Copy out all of the lines below word for word, leaving out the pictures.

Dataset items
====

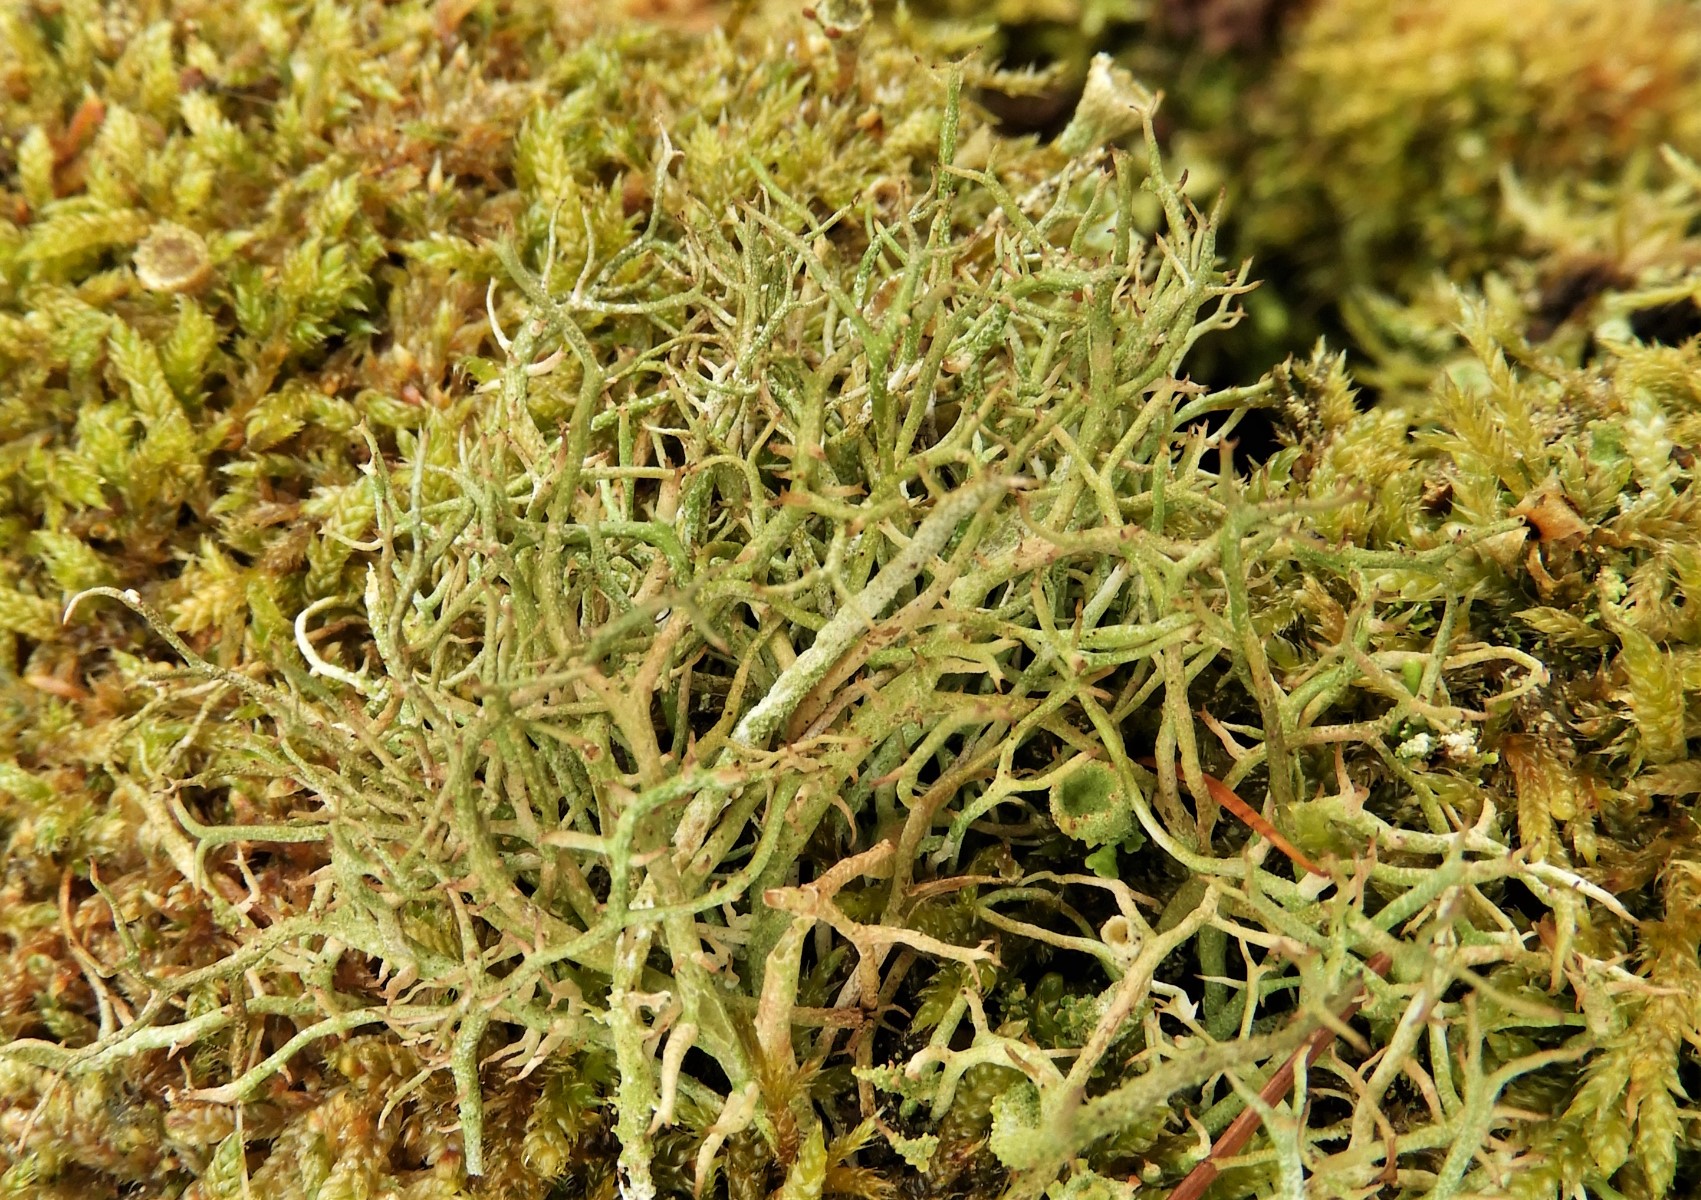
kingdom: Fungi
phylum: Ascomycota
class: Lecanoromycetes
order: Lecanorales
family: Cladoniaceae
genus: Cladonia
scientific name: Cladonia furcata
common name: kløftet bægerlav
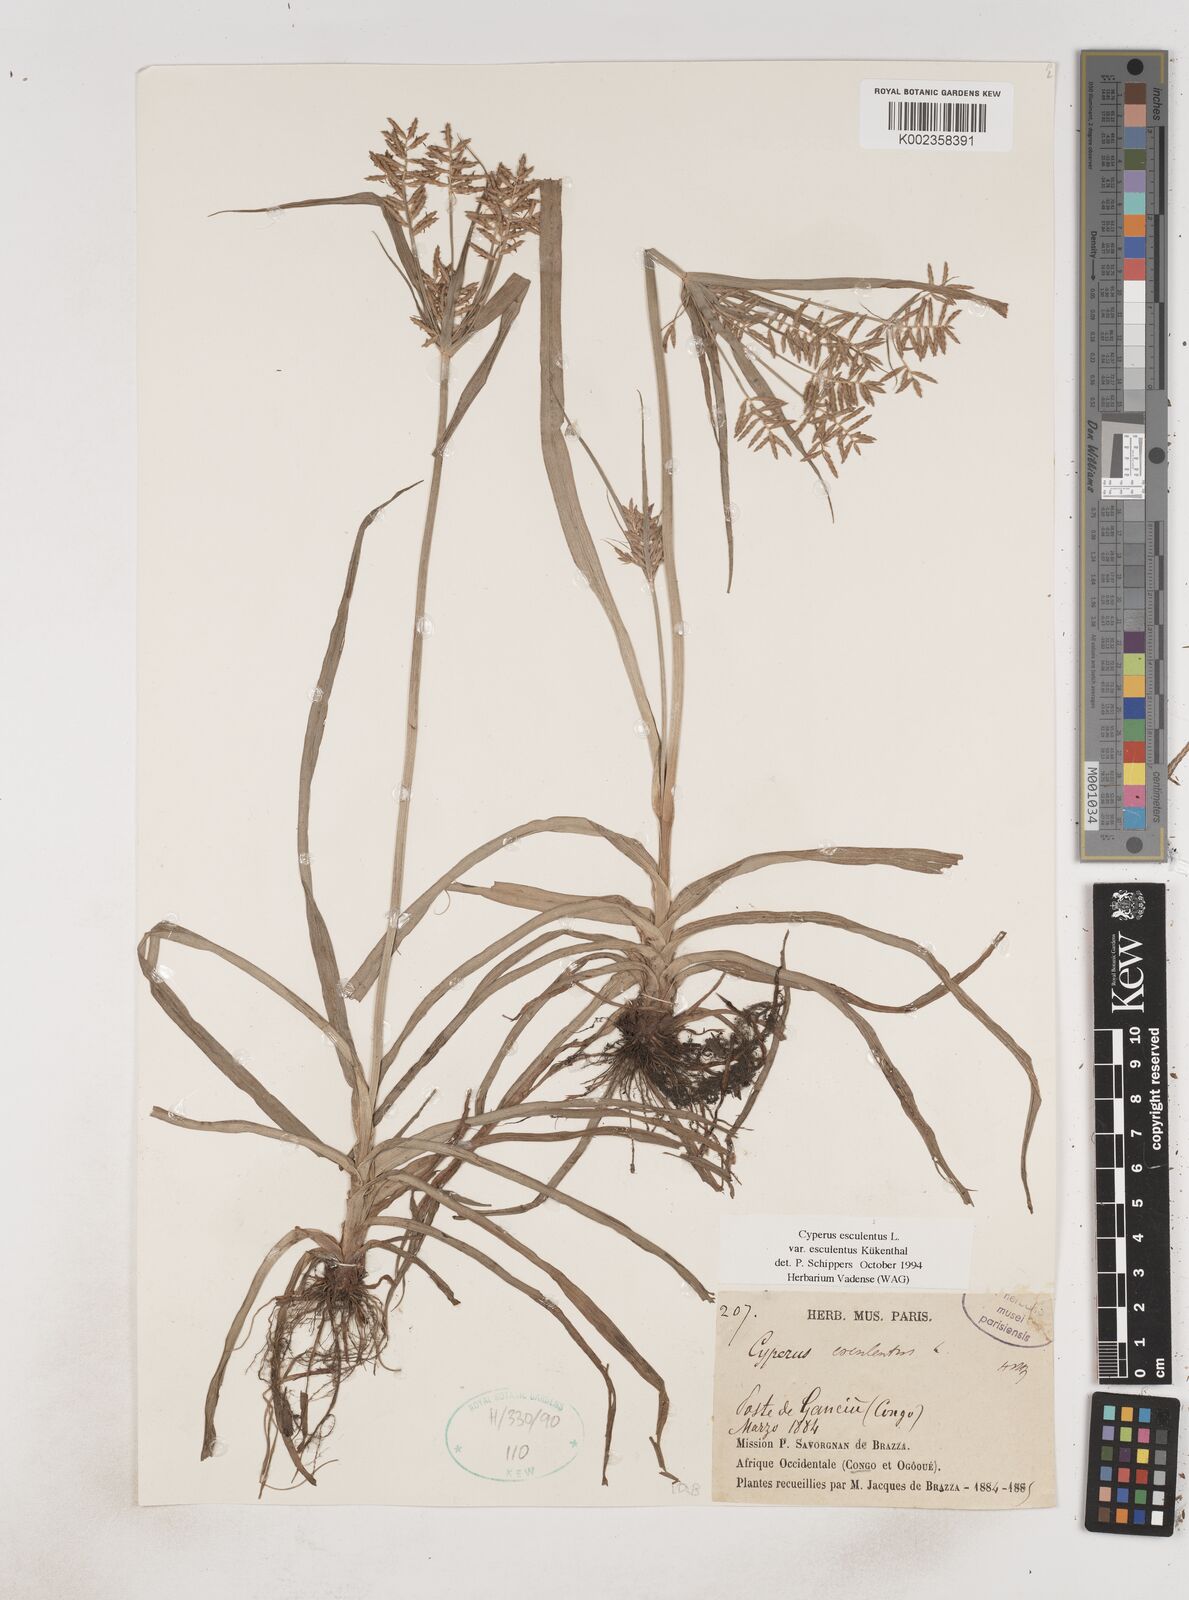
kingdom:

====

• [In response]:
kingdom: Fungi
phylum: Ascomycota
class: Lecanoromycetes
order: Lecanorales
family: Cladoniaceae
genus: Cladonia
scientific name: Cladonia furcata
common name: kløftet bægerlav
kingdom:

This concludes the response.